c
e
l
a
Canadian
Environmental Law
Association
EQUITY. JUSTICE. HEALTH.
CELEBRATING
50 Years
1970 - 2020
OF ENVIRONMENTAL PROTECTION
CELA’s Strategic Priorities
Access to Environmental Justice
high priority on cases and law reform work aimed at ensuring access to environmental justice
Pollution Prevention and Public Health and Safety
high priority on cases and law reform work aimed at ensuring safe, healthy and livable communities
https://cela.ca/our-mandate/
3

# # # #

**WHAT YOU ARE ASKED TO DO**
In the entries above, find each line with "cases" and copy it.

**YOUR SOLUTION**
high priority on cases and law reform work aimed at ensuring access to environmental justice
high priority on cases and law reform work aimed at ensuring safe, healthy and livable communities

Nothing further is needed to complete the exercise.